Call Stack Management
Function calls require maintaining a call stack to track local variables, return addresses, and closure information. Each function call creates a new stack frame that’s properly cleaned up when the function returns.
Testing and Quality
The project includes comprehensive test coverage across all components
Performance Considerations
While this is primarily an educational project, I’ve made several performance-conscious decisions:
- Zero-copy string handling where possible
- Efficient bytecode representation with variable-length instructions
- Stack-based execution for simple, fast operations
- Proper memory management with Rust’s ownership system (yes, I didn’t implement a proper garbage collector because Rust gave it out of the box)
Lessons Learned
Building Elephant VM taught me several valuable lessons:
-
Parsing is Hard: Getting operator precedence right was more challenging than expected. Pratt parsing was a game-changer.
-
Closures are Complex: Implementing lexical scoping and closure capture required careful design of the upvalue system.
-
Testing is Essential: With so many interacting components, comprehensive tests were an integral part for catching edge cases.
-
Rust’s Type System Helps: The compiler caught many potential bugs before they could become runtime issues.
-
Documentation Matters: As the codebase grew, good documentation became essential for maintaining the project.
Future Enhancements
While Elephant VM is feature-complete for its intended scope, there are always improvements to consider:
- Garbage Collection: Currently uses reference counting, but a proper GC could improve performance
- JIT Compilation: Compile hot code paths to native machine code
- Standard Library: Add built-in functions for common operations
- Debugger: Interactive debugging capabilities
- Module System: Support for importing/exporting code
Getting Started
You can try Elephant VM yourself:
# Clone the repository
git clone https://github.com/ermolushka/elephant-vm
cd elephant-vm
# Run a script
cargo run script.el
# Run a script with debug output
cargo run script.el --debug
# Interactive mode
cargo run
# Run tests
cargo test
Conclusion
Building Elephant VM has been one of the most rewarding programming projects I’ve undertaken. It gave me deep insights into how programming languages work, from the low-level details of bytecode execution to the high-level concepts of lexical scoping and closures.
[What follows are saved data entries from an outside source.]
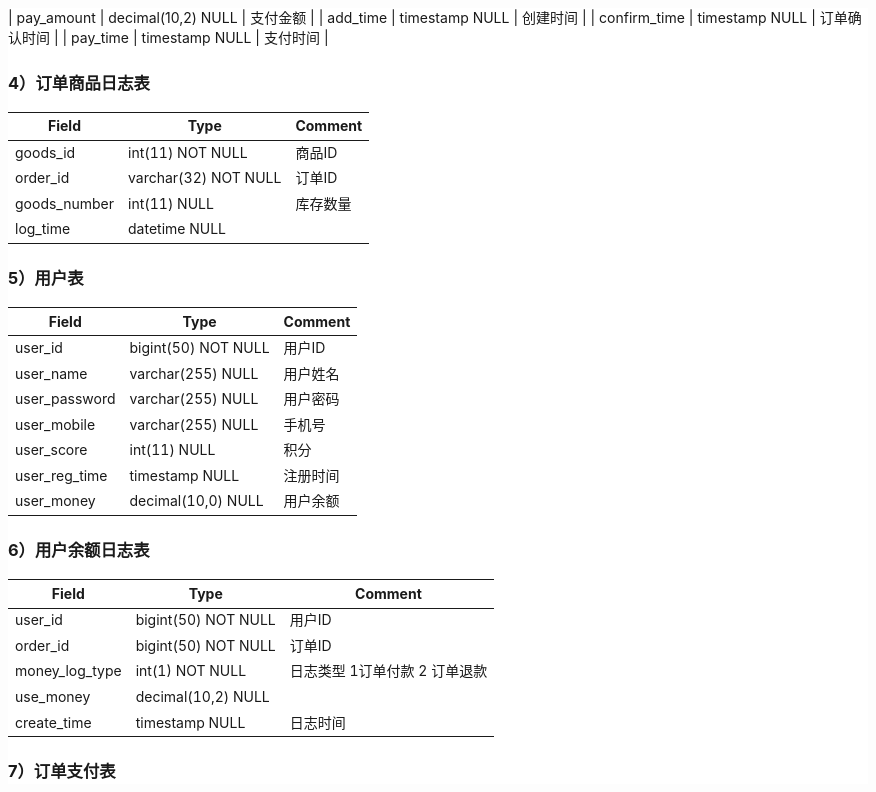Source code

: | pay_amount      | decimal(10,2) NULL  | 支付金额                                     |
| add_time        | timestamp NULL      | 创建时间                                     |
| confirm_time    | timestamp NULL      | 订单确认时间                                 |
| pay_time        | timestamp NULL      | 支付时间                                     |

### 4）订单商品日志表

| Field        | Type                 | Comment  |
| ------------ | -------------------- | -------- |
| goods_id     | int(11) NOT NULL     | 商品ID   |
| order_id     | varchar(32) NOT NULL | 订单ID   |
| goods_number | int(11) NULL         | 库存数量 |
| log_time     | datetime NULL        |          |

### 5）用户表

| Field         | Type                | Comment  |
| ------------- | ------------------- | -------- |
| user_id       | bigint(50) NOT NULL | 用户ID   |
| user_name     | varchar(255) NULL   | 用户姓名 |
| user_password | varchar(255) NULL   | 用户密码 |
| user_mobile   | varchar(255) NULL   | 手机号   |
| user_score    | int(11) NULL        | 积分     |
| user_reg_time | timestamp NULL      | 注册时间 |
| user_money    | decimal(10,0) NULL  | 用户余额 |

### 6）用户余额日志表

| Field          | Type                | Comment                       |
| -------------- | ------------------- | ----------------------------- |
| user_id        | bigint(50) NOT NULL | 用户ID                        |
| order_id       | bigint(50) NOT NULL | 订单ID                        |
| money_log_type | int(1) NOT NULL     | 日志类型 1订单付款 2 订单退款 |
| use_money      | decimal(10,2) NULL  |                               |
| create_time    | timestamp NULL      | 日志时间                      |

### 7）订单支付表
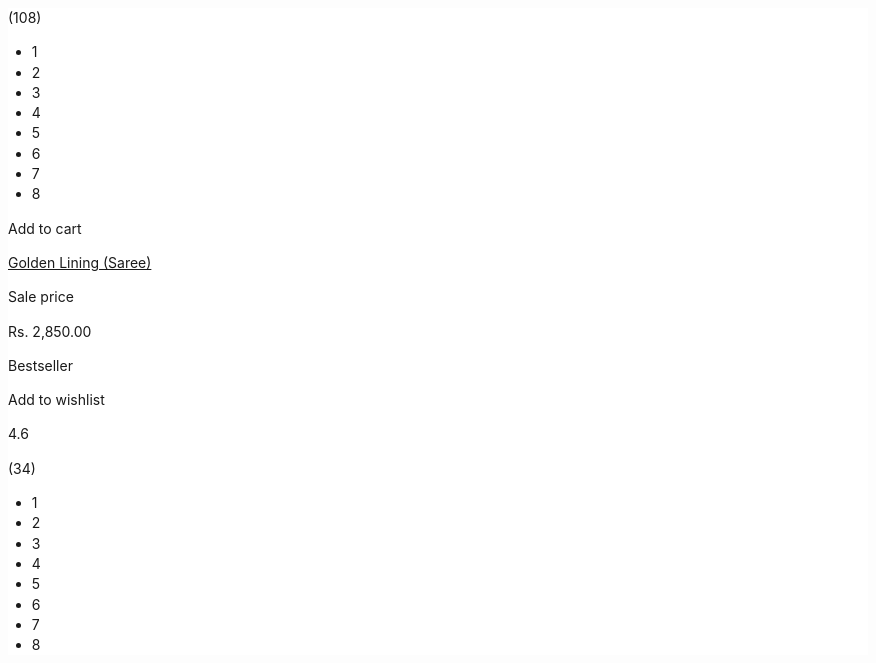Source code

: (108)

[](/products/golden-lining)

[](/products/golden-lining)

[](/products/golden-lining)

[](/products/golden-lining)

[](/products/golden-lining)

[](/products/golden-lining)

[](/products/golden-lining)

[](/products/golden-lining)

[](/products/golden-lining)

- 1
- 2
- 3
- 4
- 5
- 6
- 7
- 8

Add to cart

[Golden Lining (Saree)](/products/golden-lining)

Sale price

Rs. 2,850.00

Bestseller

Add to wishlist

4.6

(34)

[](/products/laila)

[](/products/laila)

[](/products/laila)

[](/products/laila)

[](/products/laila)

[](/products/laila)

[](/products/laila)

[](/products/laila)

[](/products/laila)

- 1
- 2
- 3
- 4
- 5
- 6
- 7
- 8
The project demonstrates that with careful design and implementation, you can build a surprisingly capable virtual machine in a relatively small amount of code. More importantly, it shows that understanding the fundamentals of computer science - parsing, compilation, and runtime systems - is not just academically interesting but practically valuable.
Whether you’re interested in language design, virtual machines, or just want to understand how your favorite programming language works under the hood, I encourage you to explore the code and try building your own VM. The journey is as rewarding as the destination.
You can find the complete source code and documentation at github.com/ermolushka/elephant-vm.